> [Task requirements]
Change every "image" in the lines to "photo", keeping everything else the same, and leave the pictures out of your answer.

> [Dataset extract]
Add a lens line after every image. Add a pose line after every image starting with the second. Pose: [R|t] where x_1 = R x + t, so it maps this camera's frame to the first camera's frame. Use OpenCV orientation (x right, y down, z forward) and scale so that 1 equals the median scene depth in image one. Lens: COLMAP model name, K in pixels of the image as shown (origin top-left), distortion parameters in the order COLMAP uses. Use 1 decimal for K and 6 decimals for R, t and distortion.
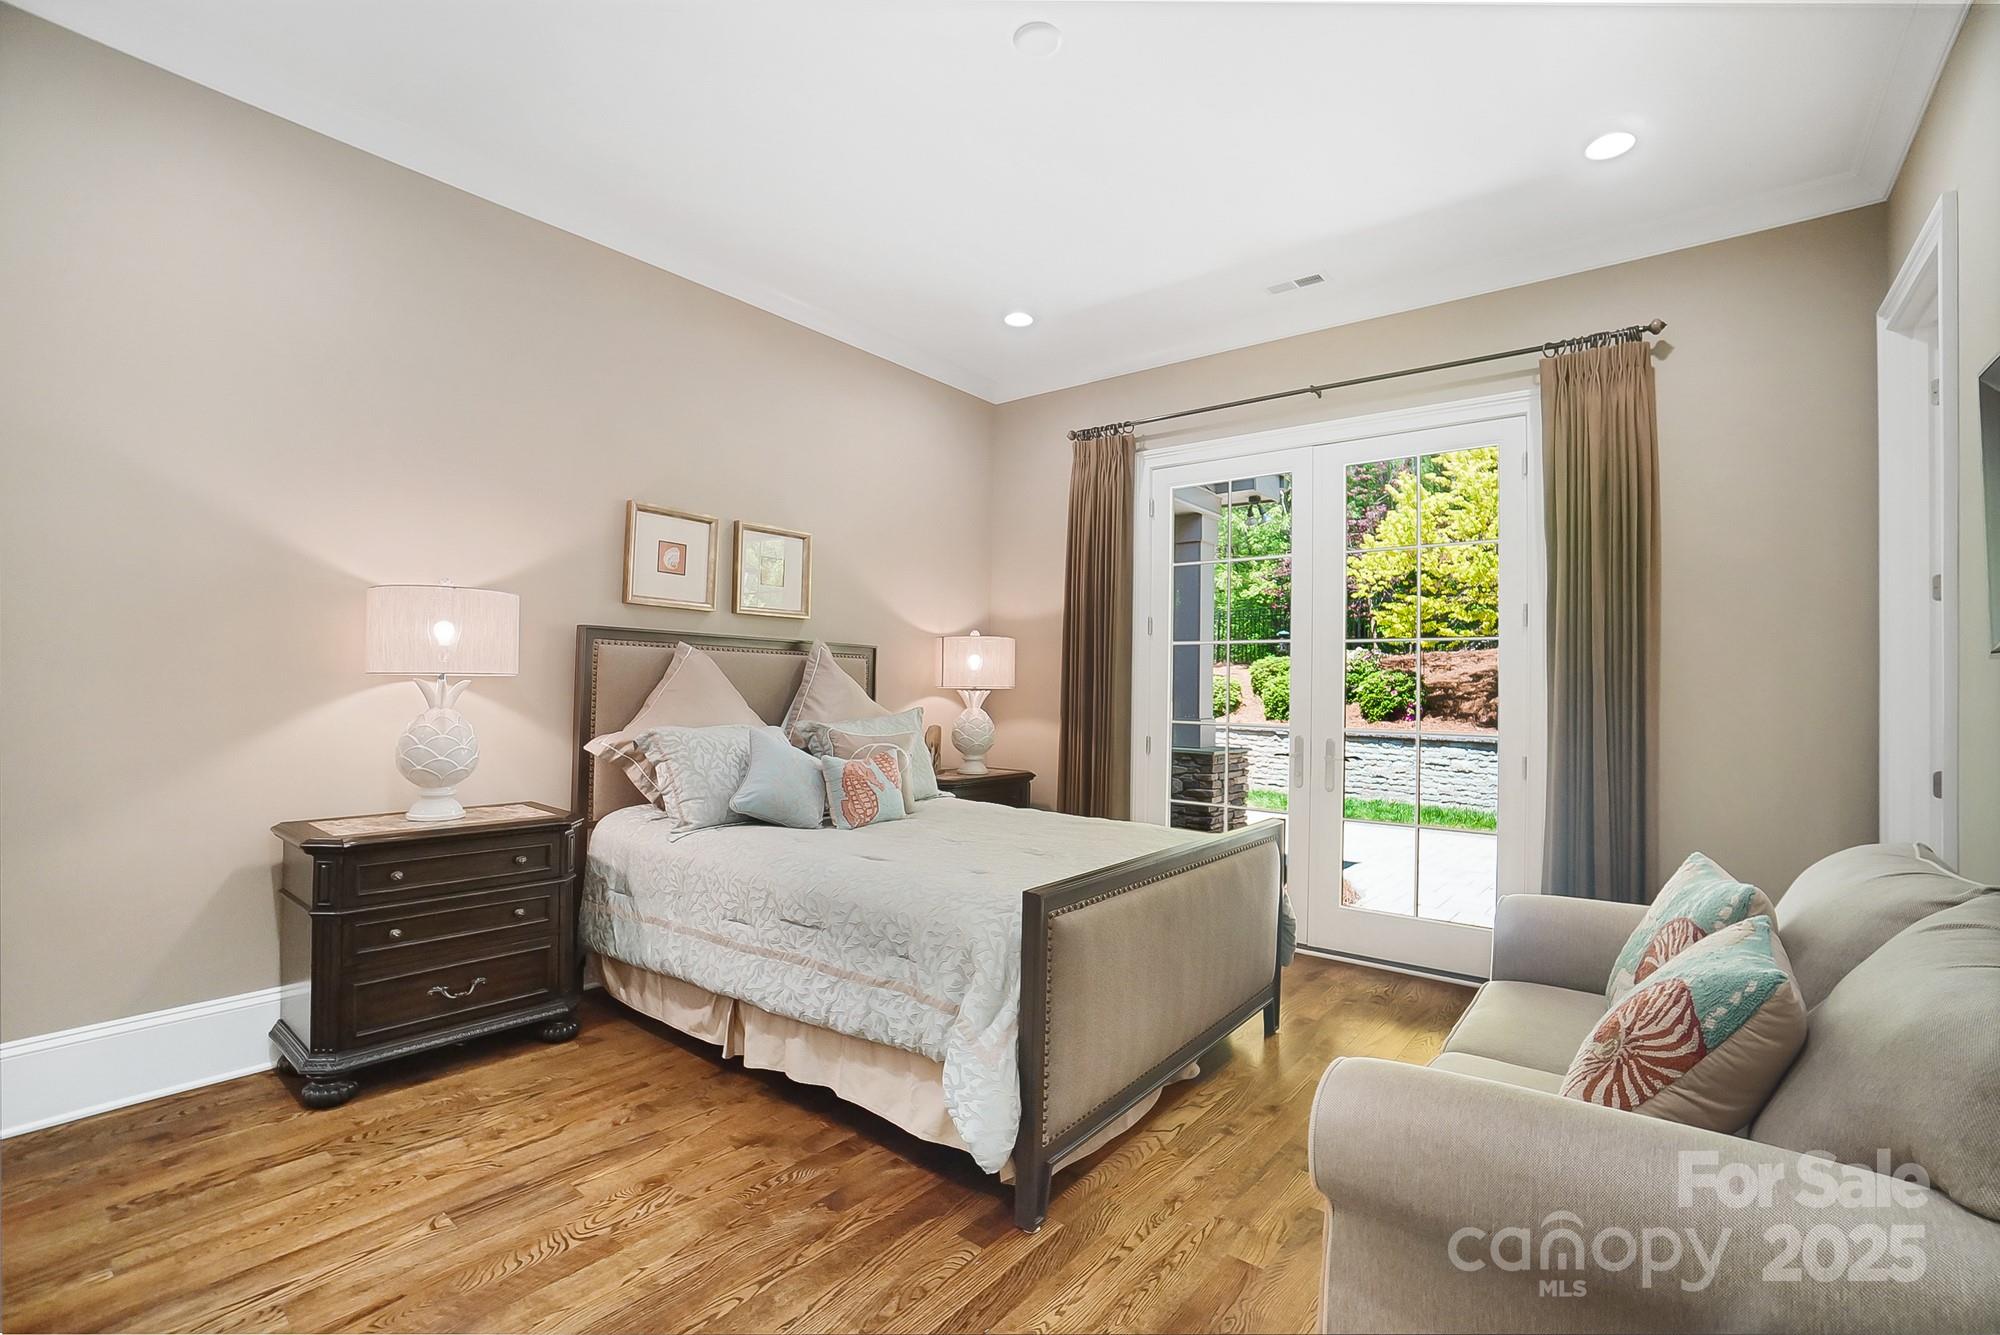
lens RADIAL K [[883.6, 0, 992.3], [0, 883.6, 682.0], [0, 0, 1]] dist [-0.034940, 0.002017]
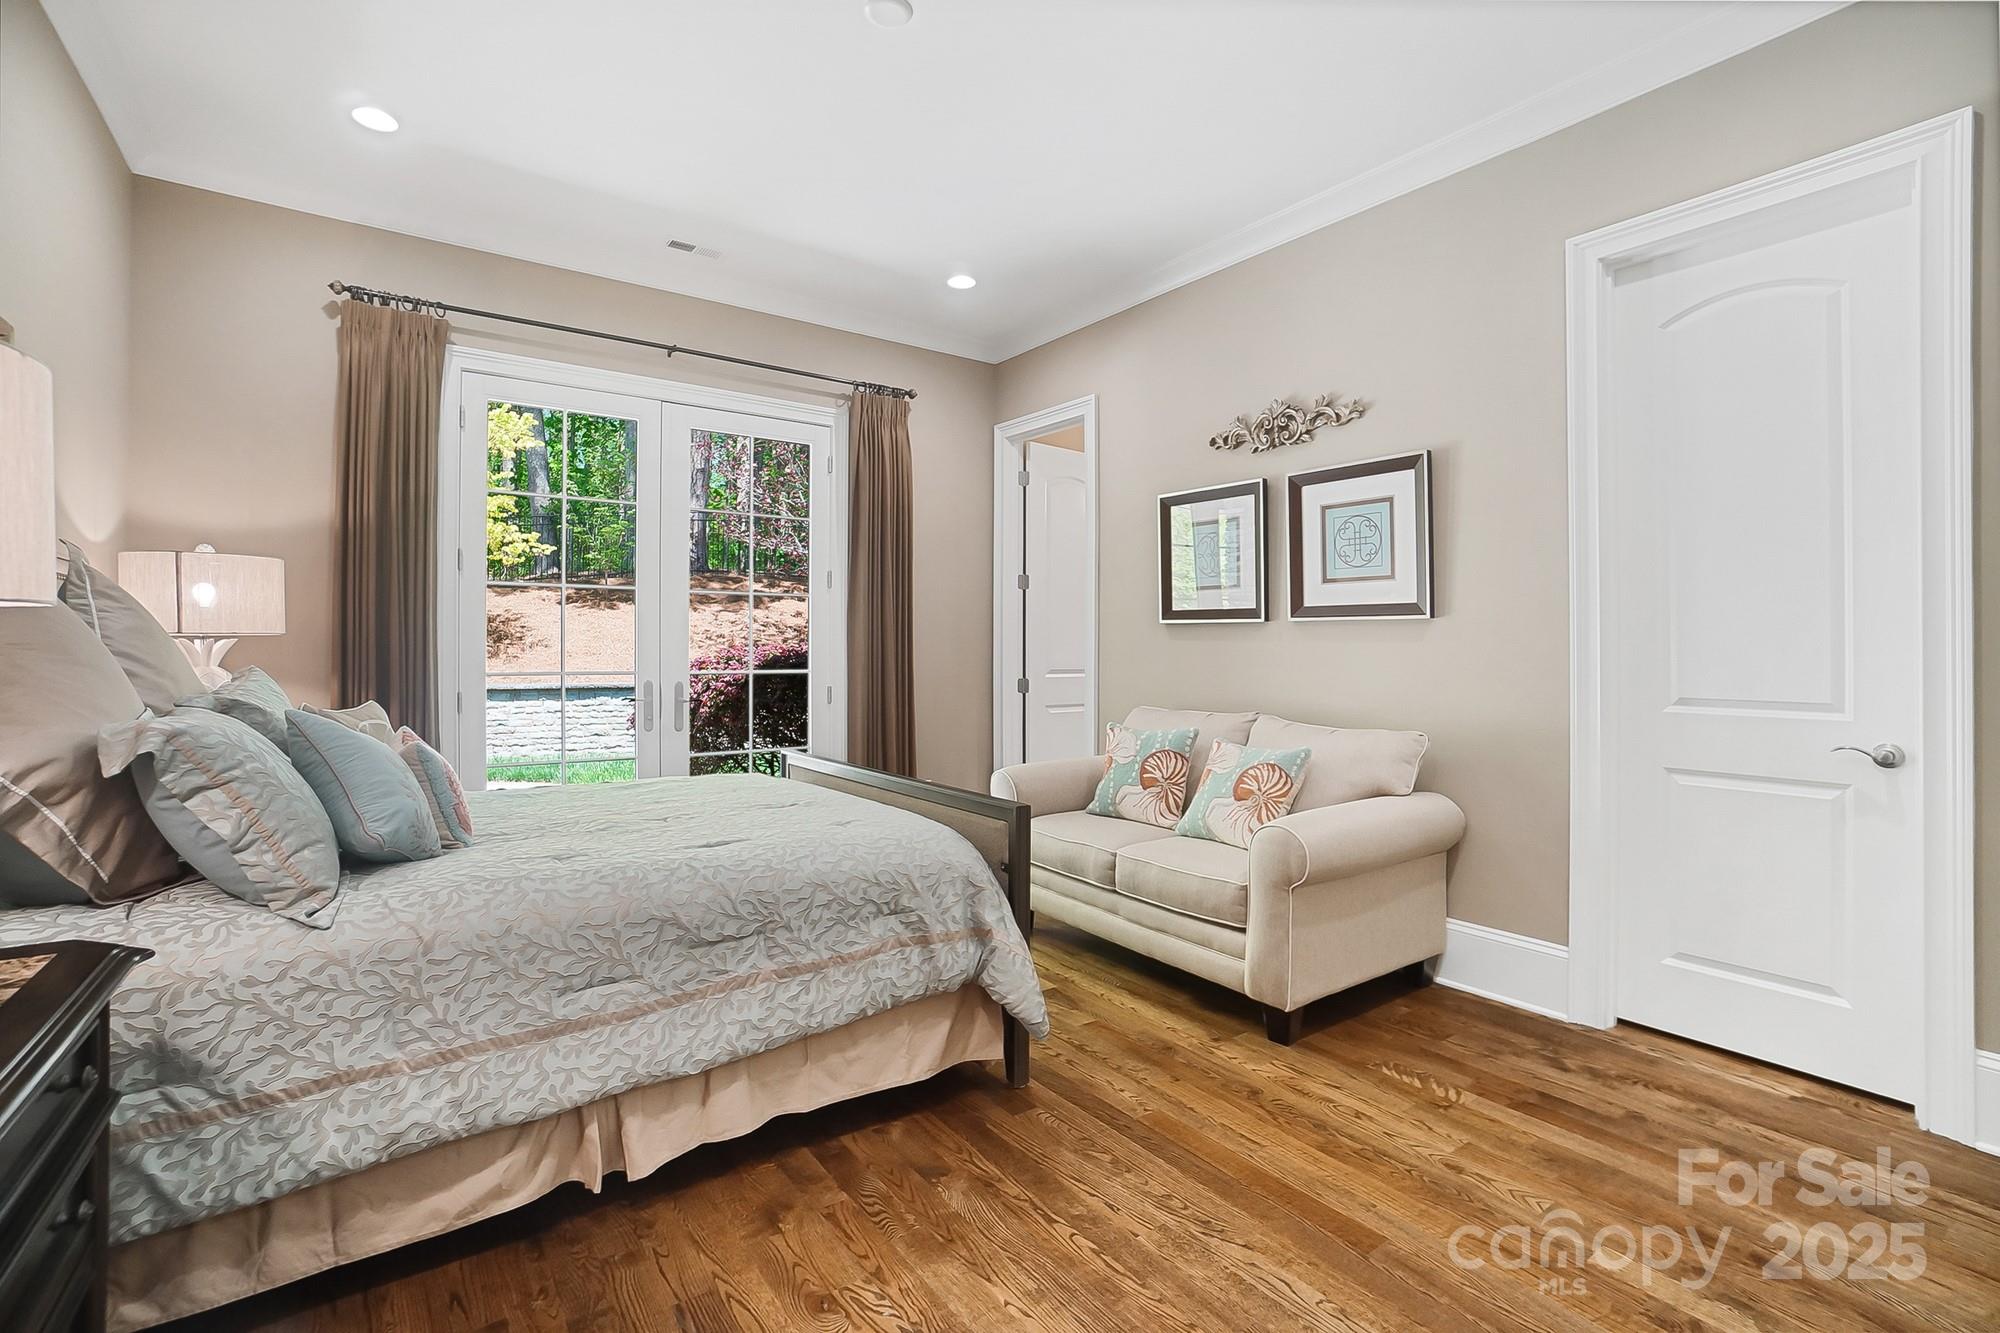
lens RADIAL K [[883.6, 0, 995.5], [0, 883.6, 647.8], [0, 0, 1]] dist [-0.034940, 0.002017]
pose [[0.281351, -0.017085, 0.959453, -0.871857], [-0.006139, 0.999789, 0.019604, 0.000476], [-0.959585, -0.011405, 0.281187, 0.545402]]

> [Task output]
Add a lens line after every photo. Add a pose line after every photo starting with the second. Pose: [R|t] where x_1 = R x + t, so it maps this camera's frame to the first camera's frame. Use OpenCV orientation (x right, y down, z forward) and scale so that 1 equals the median scene depth in photo one. Lens: COLMAP model name, K in pixels of the photo as shown (origin top-left), distortion parameters in the order COLMAP uses. Use 1 decimal for K and 6 decimals for R, t and distortion.
lens RADIAL K [[883.6, 0, 992.3], [0, 883.6, 682.0], [0, 0, 1]] dist [-0.034940, 0.002017]
lens RADIAL K [[883.6, 0, 995.5], [0, 883.6, 647.8], [0, 0, 1]] dist [-0.034940, 0.002017]
pose [[0.281351, -0.017085, 0.959453, -0.871857], [-0.006139, 0.999789, 0.019604, 0.000476], [-0.959585, -0.011405, 0.281187, 0.545402]]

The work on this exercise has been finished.